Exercise set:
**1)** List each metadata field shown in the JTS article's header line, with its value.
**2)** Rewrite the JTS article paragraph that begins "Summary: In Parts 1 and 2" as a short bulleted list that keeps its main facts.
**3)** Continue the JTS article on transaction demarcation and isolation from its final sentence.

Page text:
Java theory and practice: Understanding JTS -- Balancing safety and performanceGuidelines for transaction demarcation and isolationBrian Goetz (brian@quiotix.com), Principal Consultant, Quiotix Corp
Summary: In Parts 1 and 2 of his series on JTS, Brian covered the basics of what transactions are and how J2EE containers make transaction services transparent to EJB components. While being able to specify a component's transactional semantics declaratively instead of programmatically offers a great deal of flexibility in configuring enterprise applications, making poor decisions at application assembly time can impair the performance and stability of your applications. In this final installment, Brian looks at the facilities that J2EE offers for managing transaction demarcation and isolation and some guidelines for using them effectively.
Date: 01 May 2002 Level: Intermediate Activity: 2095 views Comments: 0 (Add comments)
In Part 1 ("An introduction to transactions") and Part 2 ("The magic beind the scenes") of this series, we defined what a transaction is, enumerated the basic properties of transactions, and explored how Java Transaction Service and J2EE containers work together to provide transparent support for transactions to J2EE components. In this article, we'll take on the topic of transaction demarcation and isolation.

Stored rows:
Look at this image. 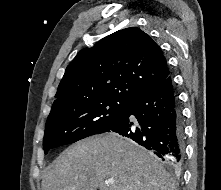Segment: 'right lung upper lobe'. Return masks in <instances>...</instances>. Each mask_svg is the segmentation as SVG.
Wrapping results in <instances>:
<instances>
[{"label":"right lung upper lobe","mask_w":221,"mask_h":190,"mask_svg":"<svg viewBox=\"0 0 221 190\" xmlns=\"http://www.w3.org/2000/svg\"><path fill=\"white\" fill-rule=\"evenodd\" d=\"M160 47L139 28L108 35L67 66L52 111L104 98L128 101L169 77Z\"/></svg>","instance_id":"obj_1"}]
</instances>
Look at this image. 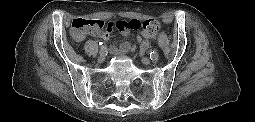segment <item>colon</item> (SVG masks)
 Returning a JSON list of instances; mask_svg holds the SVG:
<instances>
[{"instance_id":"5ec220e1","label":"colon","mask_w":255,"mask_h":122,"mask_svg":"<svg viewBox=\"0 0 255 122\" xmlns=\"http://www.w3.org/2000/svg\"><path fill=\"white\" fill-rule=\"evenodd\" d=\"M114 27L118 29L128 28L129 30H139L143 35L147 37H153L160 29V23L157 20H129V21H117L106 23L99 19H84L77 18L72 22L71 33L72 36L79 40L83 37L86 31H103L111 30Z\"/></svg>"}]
</instances>
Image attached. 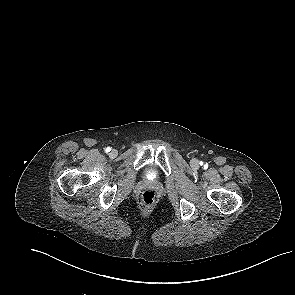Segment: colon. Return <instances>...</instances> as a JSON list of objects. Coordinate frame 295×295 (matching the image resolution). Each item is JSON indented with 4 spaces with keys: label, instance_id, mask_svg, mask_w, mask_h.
Instances as JSON below:
<instances>
[{
    "label": "colon",
    "instance_id": "1",
    "mask_svg": "<svg viewBox=\"0 0 295 295\" xmlns=\"http://www.w3.org/2000/svg\"><path fill=\"white\" fill-rule=\"evenodd\" d=\"M155 192L152 190H145L141 195V200L145 205H152L155 202Z\"/></svg>",
    "mask_w": 295,
    "mask_h": 295
}]
</instances>
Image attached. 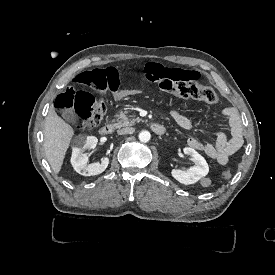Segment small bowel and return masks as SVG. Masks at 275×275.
I'll list each match as a JSON object with an SVG mask.
<instances>
[{"instance_id":"c3829d8e","label":"small bowel","mask_w":275,"mask_h":275,"mask_svg":"<svg viewBox=\"0 0 275 275\" xmlns=\"http://www.w3.org/2000/svg\"><path fill=\"white\" fill-rule=\"evenodd\" d=\"M142 76L143 79L147 81L151 79L159 80L161 78L165 80L176 79L184 81V79L187 80L190 79L191 76H194L197 82H201L203 78L202 74L198 72L195 73L187 69L180 70L172 65H165L162 67L156 63H150ZM105 77L108 87L112 90L115 99L120 100L127 97L128 92L125 89H121L122 82L116 69L111 67L106 68ZM143 85H146V82H143ZM143 89H146V86H143ZM130 91H135V88H130ZM138 91H141V88H138ZM171 117L179 127L185 130H194L203 126V124L193 122L178 110H173L171 112ZM221 122H228L229 137L218 129ZM206 126L216 130L213 143H205L195 137L188 138L187 143L194 150L204 153L219 165L224 166L243 144L242 124L239 113L234 106L227 105L220 112L217 121Z\"/></svg>"}]
</instances>
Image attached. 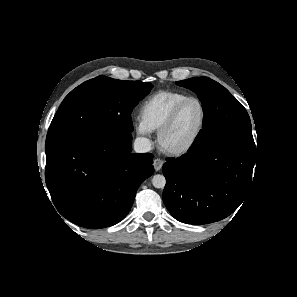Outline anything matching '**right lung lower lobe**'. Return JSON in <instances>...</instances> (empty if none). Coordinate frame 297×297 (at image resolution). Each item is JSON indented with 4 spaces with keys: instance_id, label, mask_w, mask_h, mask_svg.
Listing matches in <instances>:
<instances>
[{
    "instance_id": "98d812e1",
    "label": "right lung lower lobe",
    "mask_w": 297,
    "mask_h": 297,
    "mask_svg": "<svg viewBox=\"0 0 297 297\" xmlns=\"http://www.w3.org/2000/svg\"><path fill=\"white\" fill-rule=\"evenodd\" d=\"M152 158L132 153L131 133L91 136L46 155V185L66 219L109 227L130 211L138 187L154 172Z\"/></svg>"
}]
</instances>
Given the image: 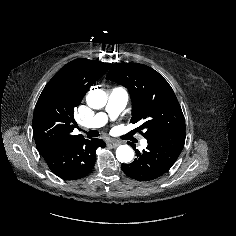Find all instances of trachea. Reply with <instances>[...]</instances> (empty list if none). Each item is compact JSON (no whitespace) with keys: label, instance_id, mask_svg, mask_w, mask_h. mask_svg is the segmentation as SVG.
Segmentation results:
<instances>
[{"label":"trachea","instance_id":"obj_1","mask_svg":"<svg viewBox=\"0 0 236 236\" xmlns=\"http://www.w3.org/2000/svg\"><path fill=\"white\" fill-rule=\"evenodd\" d=\"M86 132V131H84ZM86 134L88 135V137H98L99 136V132L97 130H90L88 132H86Z\"/></svg>","mask_w":236,"mask_h":236}]
</instances>
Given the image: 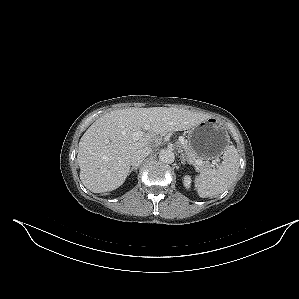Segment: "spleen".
Segmentation results:
<instances>
[{"label": "spleen", "mask_w": 299, "mask_h": 299, "mask_svg": "<svg viewBox=\"0 0 299 299\" xmlns=\"http://www.w3.org/2000/svg\"><path fill=\"white\" fill-rule=\"evenodd\" d=\"M239 169V155L234 145H229L223 154L222 163L216 168H204L195 178V188L202 198L216 197L235 180Z\"/></svg>", "instance_id": "3e777b00"}]
</instances>
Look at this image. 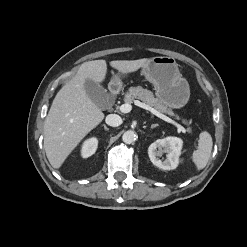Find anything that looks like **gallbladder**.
Segmentation results:
<instances>
[{
  "instance_id": "obj_1",
  "label": "gallbladder",
  "mask_w": 247,
  "mask_h": 247,
  "mask_svg": "<svg viewBox=\"0 0 247 247\" xmlns=\"http://www.w3.org/2000/svg\"><path fill=\"white\" fill-rule=\"evenodd\" d=\"M85 90L89 98L98 106L103 107L106 101L109 99V94L100 84L93 82L92 80H86Z\"/></svg>"
}]
</instances>
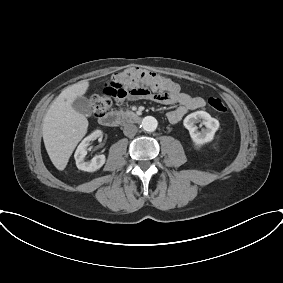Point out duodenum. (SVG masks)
Listing matches in <instances>:
<instances>
[{"mask_svg":"<svg viewBox=\"0 0 283 283\" xmlns=\"http://www.w3.org/2000/svg\"><path fill=\"white\" fill-rule=\"evenodd\" d=\"M141 121V117L133 112H108L99 118L101 125L105 127H117L121 124H132Z\"/></svg>","mask_w":283,"mask_h":283,"instance_id":"410a0bca","label":"duodenum"}]
</instances>
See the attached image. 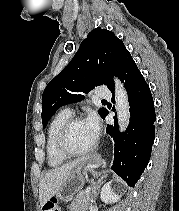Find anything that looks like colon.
<instances>
[{
	"instance_id": "obj_1",
	"label": "colon",
	"mask_w": 179,
	"mask_h": 211,
	"mask_svg": "<svg viewBox=\"0 0 179 211\" xmlns=\"http://www.w3.org/2000/svg\"><path fill=\"white\" fill-rule=\"evenodd\" d=\"M43 211H60L57 200L52 198L47 201L43 206Z\"/></svg>"
}]
</instances>
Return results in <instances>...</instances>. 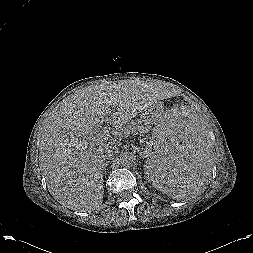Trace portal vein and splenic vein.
<instances>
[{
  "label": "portal vein and splenic vein",
  "instance_id": "1",
  "mask_svg": "<svg viewBox=\"0 0 253 253\" xmlns=\"http://www.w3.org/2000/svg\"><path fill=\"white\" fill-rule=\"evenodd\" d=\"M97 135H98V138H96V139L94 138V141H99L102 138L106 140L110 136L109 130L106 128L103 131H101L100 133H98ZM146 149H147V147H146Z\"/></svg>",
  "mask_w": 253,
  "mask_h": 253
}]
</instances>
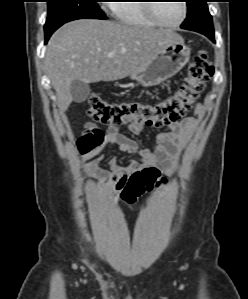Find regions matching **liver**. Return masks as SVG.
I'll return each instance as SVG.
<instances>
[{"label": "liver", "instance_id": "liver-1", "mask_svg": "<svg viewBox=\"0 0 248 299\" xmlns=\"http://www.w3.org/2000/svg\"><path fill=\"white\" fill-rule=\"evenodd\" d=\"M175 42L183 39L170 29L95 19L66 23L51 36L45 56L59 111L65 112L73 101V81L89 84L125 78L141 71Z\"/></svg>", "mask_w": 248, "mask_h": 299}]
</instances>
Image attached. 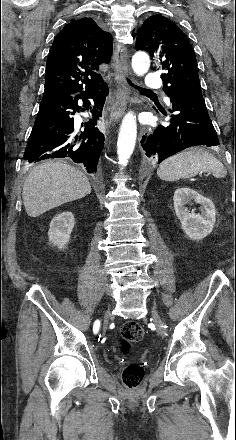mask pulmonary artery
Here are the masks:
<instances>
[{"label": "pulmonary artery", "mask_w": 236, "mask_h": 440, "mask_svg": "<svg viewBox=\"0 0 236 440\" xmlns=\"http://www.w3.org/2000/svg\"><path fill=\"white\" fill-rule=\"evenodd\" d=\"M162 84L161 78L154 73L148 74V77L145 79L144 86L147 89H158Z\"/></svg>", "instance_id": "pulmonary-artery-1"}]
</instances>
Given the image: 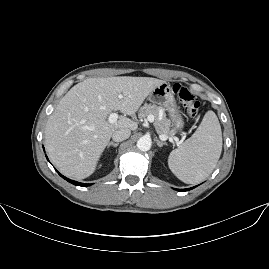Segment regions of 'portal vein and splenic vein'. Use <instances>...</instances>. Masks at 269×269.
<instances>
[{
    "mask_svg": "<svg viewBox=\"0 0 269 269\" xmlns=\"http://www.w3.org/2000/svg\"><path fill=\"white\" fill-rule=\"evenodd\" d=\"M125 96H126L125 94H119V95H118V98L122 99V98H124ZM117 119H119V114H118V113L113 112V113L110 114V116H109V122H110V123H114V122H116ZM148 120H149V122H153V121H154V117H153V115H148ZM158 138H159L161 141H165V140H167V135H165V134H159V135H158Z\"/></svg>",
    "mask_w": 269,
    "mask_h": 269,
    "instance_id": "1",
    "label": "portal vein and splenic vein"
}]
</instances>
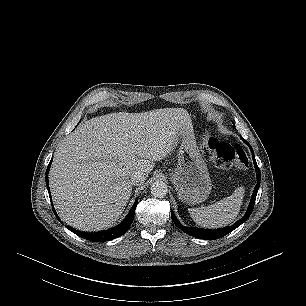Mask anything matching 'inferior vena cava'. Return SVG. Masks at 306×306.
Instances as JSON below:
<instances>
[{
    "label": "inferior vena cava",
    "instance_id": "inferior-vena-cava-1",
    "mask_svg": "<svg viewBox=\"0 0 306 306\" xmlns=\"http://www.w3.org/2000/svg\"><path fill=\"white\" fill-rule=\"evenodd\" d=\"M146 180L145 175L140 171L132 172L129 177V182L132 185H140Z\"/></svg>",
    "mask_w": 306,
    "mask_h": 306
}]
</instances>
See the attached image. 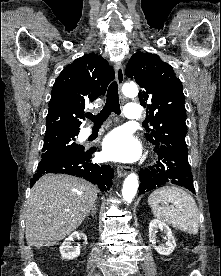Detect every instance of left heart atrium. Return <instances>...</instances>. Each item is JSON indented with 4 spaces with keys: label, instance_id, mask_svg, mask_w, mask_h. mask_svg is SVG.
I'll return each instance as SVG.
<instances>
[{
    "label": "left heart atrium",
    "instance_id": "left-heart-atrium-1",
    "mask_svg": "<svg viewBox=\"0 0 221 276\" xmlns=\"http://www.w3.org/2000/svg\"><path fill=\"white\" fill-rule=\"evenodd\" d=\"M139 153L137 141L122 128L113 130L103 141V156L108 160L131 162Z\"/></svg>",
    "mask_w": 221,
    "mask_h": 276
}]
</instances>
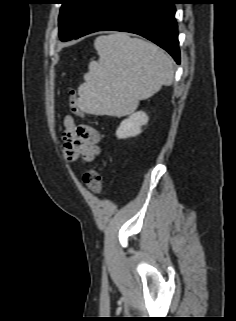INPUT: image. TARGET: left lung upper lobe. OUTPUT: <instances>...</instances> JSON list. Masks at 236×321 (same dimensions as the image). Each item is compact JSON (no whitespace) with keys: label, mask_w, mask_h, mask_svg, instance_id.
Instances as JSON below:
<instances>
[{"label":"left lung upper lobe","mask_w":236,"mask_h":321,"mask_svg":"<svg viewBox=\"0 0 236 321\" xmlns=\"http://www.w3.org/2000/svg\"><path fill=\"white\" fill-rule=\"evenodd\" d=\"M101 0H62L59 14V37L74 38Z\"/></svg>","instance_id":"1"}]
</instances>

Responses to the exercise:
**1)**
Date: 01 May 2002
Level: Intermediate
Activity: 2095 views
Comments: 0

**2)**
- Parts 1 and 2 of Brian's JTS series covered what transactions are and how J2EE containers make transaction services transparent to EJB components.
- Specifying a component's transactional semantics declaratively instead of programmatically gives a lot of flexibility in configuring enterprise applications.
- Poor decisions at application assembly time can impair application performance and stability.
- This final installment examines the J2EE facilities for managing transaction demarcation and isolation and gives guidelines for using them effectively.

**3)**
The responsibility for defining transaction demarcation and isolation attributes for EJB components lies with the application assembler. Setting these improperly can have serious consequences for the performance, scalability, or fault-tolerance of the application. Unfortunately, there are no hard-and-fast rules for setting these attributes properly, but there are some guidelines that can help us find a balance between concurrency hazards and performance hazards.
As we discussed in Part 1, transactions are primarily an exception-handling mechanism. Transactions serve a similar purpose in programs that legal contracts do in everyday business: they help us recover if something goes wrong. But because most of the time nothing actually goes wrong, we'd like to be able to minimize their cost and intrusion the rest of the time. How we use transactions in our applications can have a big effect on application performance and scalability.
Transaction demarcation
J2EE containers provide two mechanisms for defining where transactions begin and end: bean-managed transactions and container-managed transactions. In bean-managed transactions, you begin and end a transaction explicitly in the bean methods with
UserTransaction.begin() and UserTransaction.commit() . Container-managed transactions, on the other hand, offer a lot more flexibility. By defining transactional attributes for each EJB method in the assembly descriptor, you can specify what the transactional requirements are for each method and let the container determine when to begin and end a transaction. In either case, the basic guidelines for structuring transactions are the same.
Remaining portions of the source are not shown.